(Supplied data Opens)

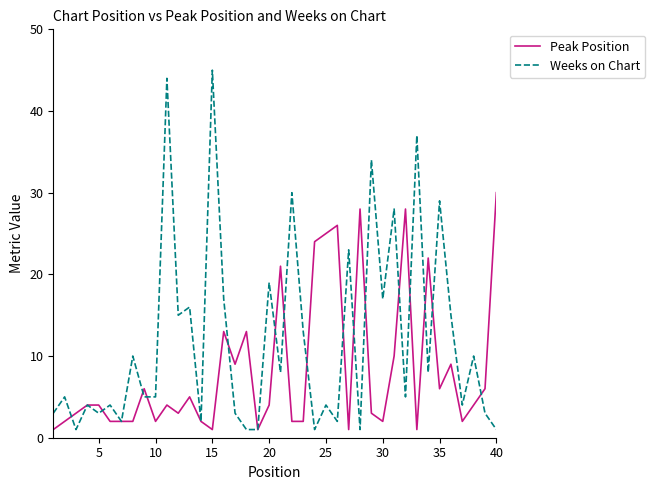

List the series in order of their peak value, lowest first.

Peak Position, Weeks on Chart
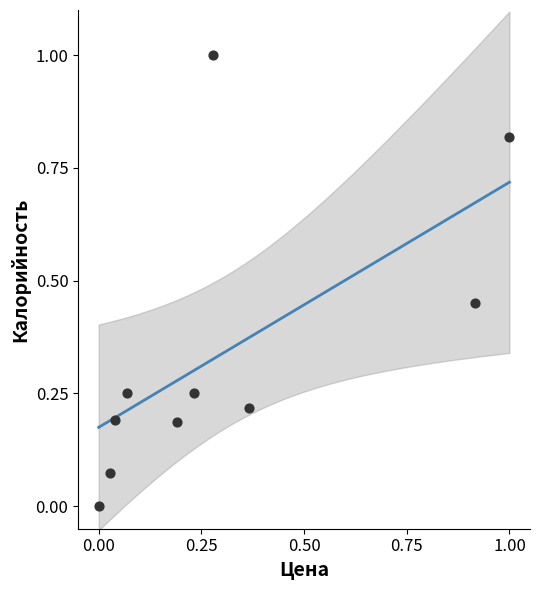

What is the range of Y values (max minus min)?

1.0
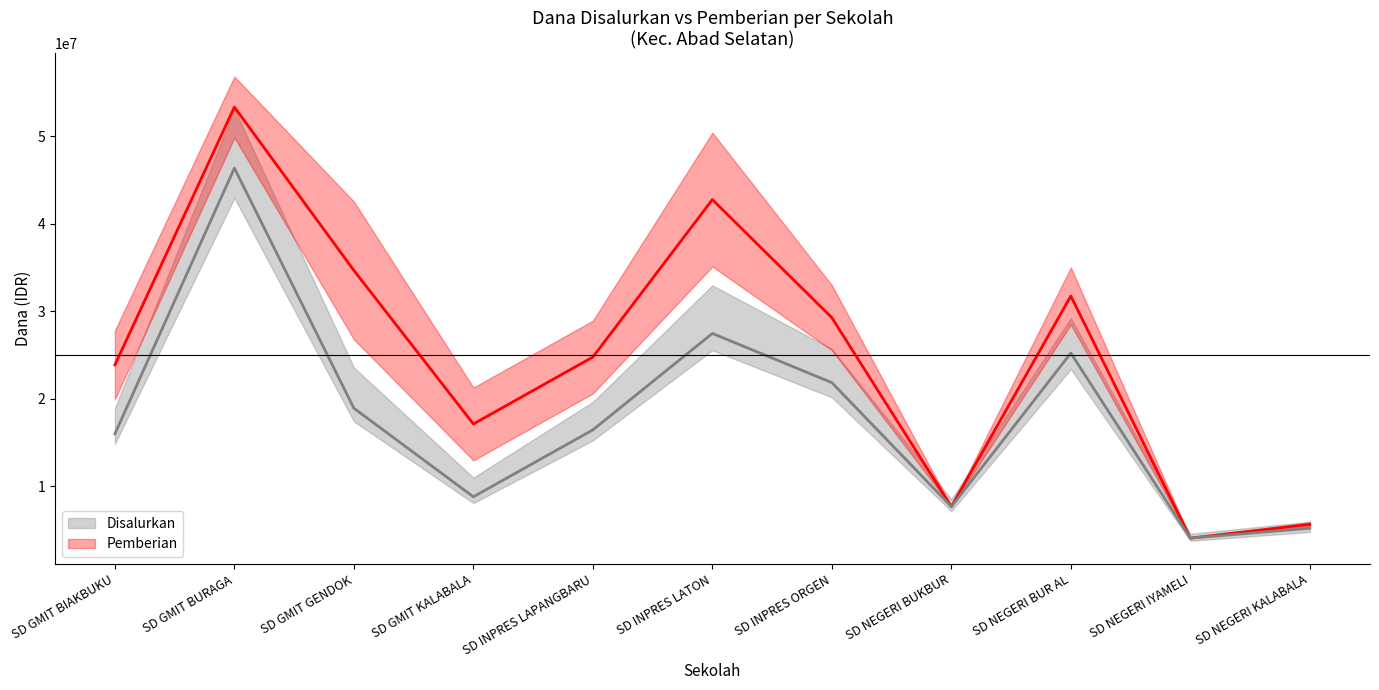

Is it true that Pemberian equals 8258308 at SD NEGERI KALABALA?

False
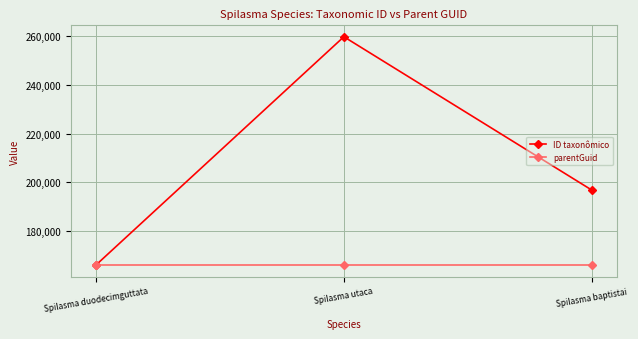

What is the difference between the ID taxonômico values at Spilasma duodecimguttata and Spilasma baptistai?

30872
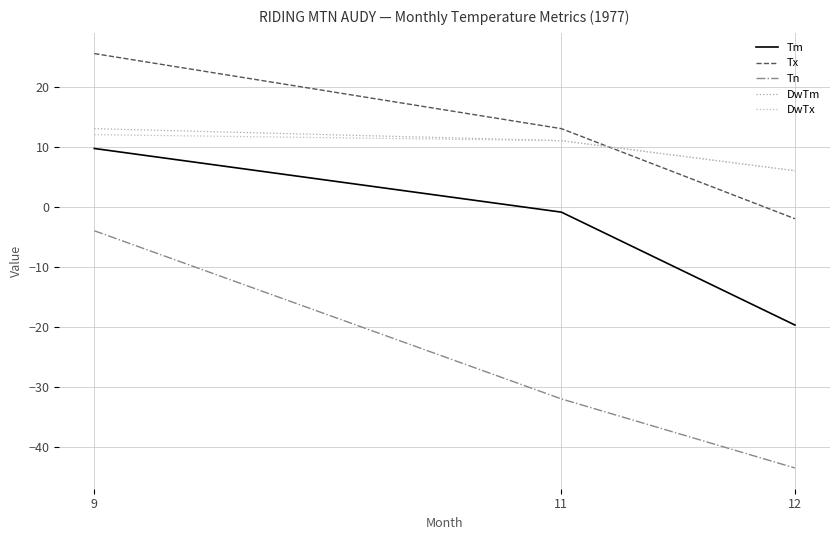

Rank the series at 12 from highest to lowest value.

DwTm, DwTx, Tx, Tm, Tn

(Supplied data Closes)

> What to work on
Retype every line of text from all the rows above without changing anything, and leave the pictures out.

> Solution
List the series in order of their peak value, lowest first.

Peak Position, Weeks on Chart

What is the range of Y values (max minus min)?

1.0

Is it true that Pemberian equals 8258308 at SD NEGERI KALABALA?

False

What is the difference between the ID taxonômico values at Spilasma duodecimguttata and Spilasma baptistai?

30872

Rank the series at 12 from highest to lowest value.

DwTm, DwTx, Tx, Tm, Tn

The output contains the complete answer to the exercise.